Recorded data |
- Opening Delimiter -
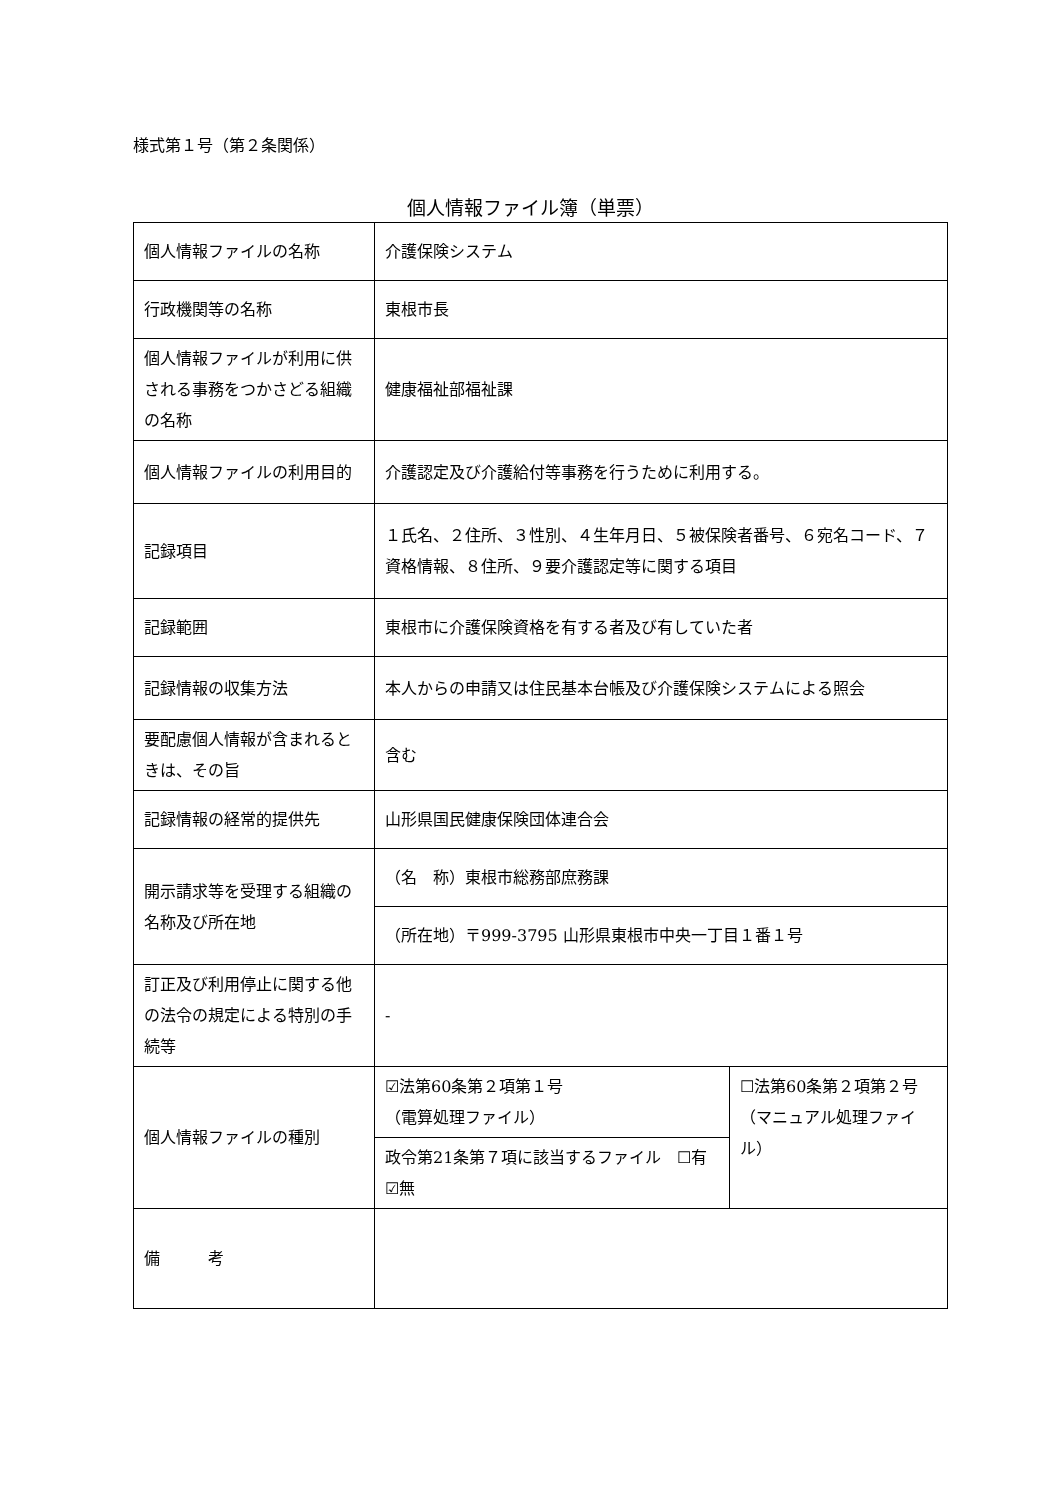様式第１号（第２条関係）
個人情報ファイル簿（単票）
| 個人情報ファイルの名称 | 介護保険システム | |
| 行政機関等の名称 | 東根市長 | |
| 個人情報ファイルが利用に供される事務をつかさどる組織の名称 | 健康福祉部福祉課 | |
| 個人情報ファイルの利用目的 | 介護認定及び介護給付等事務を行うために利用する。 | |
| 記録項目 | １氏名、２住所、３性別、４生年月日、５被保険者番号、６宛名コード、７資格情報、８住所、９要介護認定等に関する項目 | |
| 記録範囲 | 東根市に介護保険資格を有する者及び有していた者 | |
| 記録情報の収集方法 | 本人からの申請又は住民基本台帳及び介護保険システムによる照会 | |
| 要配慮個人情報が含まれるときは、その旨 | 含む | |
| 記録情報の経常的提供先 | 山形県国民健康保険団体連合会 | |
| 開示請求等を受理する組織の名称及び所在地 | （名 称）東根市総務部庶務課 | |
| | （所在地）〒999-3795 山形県東根市中央一丁目１番１号 | |
| 訂正及び利用停止に関する他の法令の規定による特別の手続等 | - | |
| 個人情報ファイルの種別 | ☑法第60条第２項第１号 （電算処理ファイル） | ☐法第60条第２項第２号 （マニュアル処理ファイル） |
| | 政令第21条第７項に該当するファイル ☐有 ☑無 | |
| 備 考 | | |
- Closing Delimiter -
Problem details | Take the lines from the start of the listing above through the line with "個人情報ファイルの種別 | ☑法第60条第２項第１号", both ends included, and copy them exactly, leaving the pictures behind.

Written solution |
様式第１号（第２条関係）
個人情報ファイル簿（単票）
| 個人情報ファイルの名称 | 介護保険システム | |
| 行政機関等の名称 | 東根市長 | |
| 個人情報ファイルが利用に供される事務をつかさどる組織の名称 | 健康福祉部福祉課 | |
| 個人情報ファイルの利用目的 | 介護認定及び介護給付等事務を行うために利用する。 | |
| 記録項目 | １氏名、２住所、３性別、４生年月日、５被保険者番号、６宛名コード、７資格情報、８住所、９要介護認定等に関する項目 | |
| 記録範囲 | 東根市に介護保険資格を有する者及び有していた者 | |
| 記録情報の収集方法 | 本人からの申請又は住民基本台帳及び介護保険システムによる照会 | |
| 要配慮個人情報が含まれるときは、その旨 | 含む | |
| 記録情報の経常的提供先 | 山形県国民健康保険団体連合会 | |
| 開示請求等を受理する組織の名称及び所在地 | （名 称）東根市総務部庶務課 | |
| | （所在地）〒999-3795 山形県東根市中央一丁目１番１号 | |
| 訂正及び利用停止に関する他の法令の規定による特別の手続等 | - | |
| 個人情報ファイルの種別 | ☑法第60条第２項第１号 （電算処理ファイル） | ☐法第60条第２項第２号 （マニュアル処理ファイル） |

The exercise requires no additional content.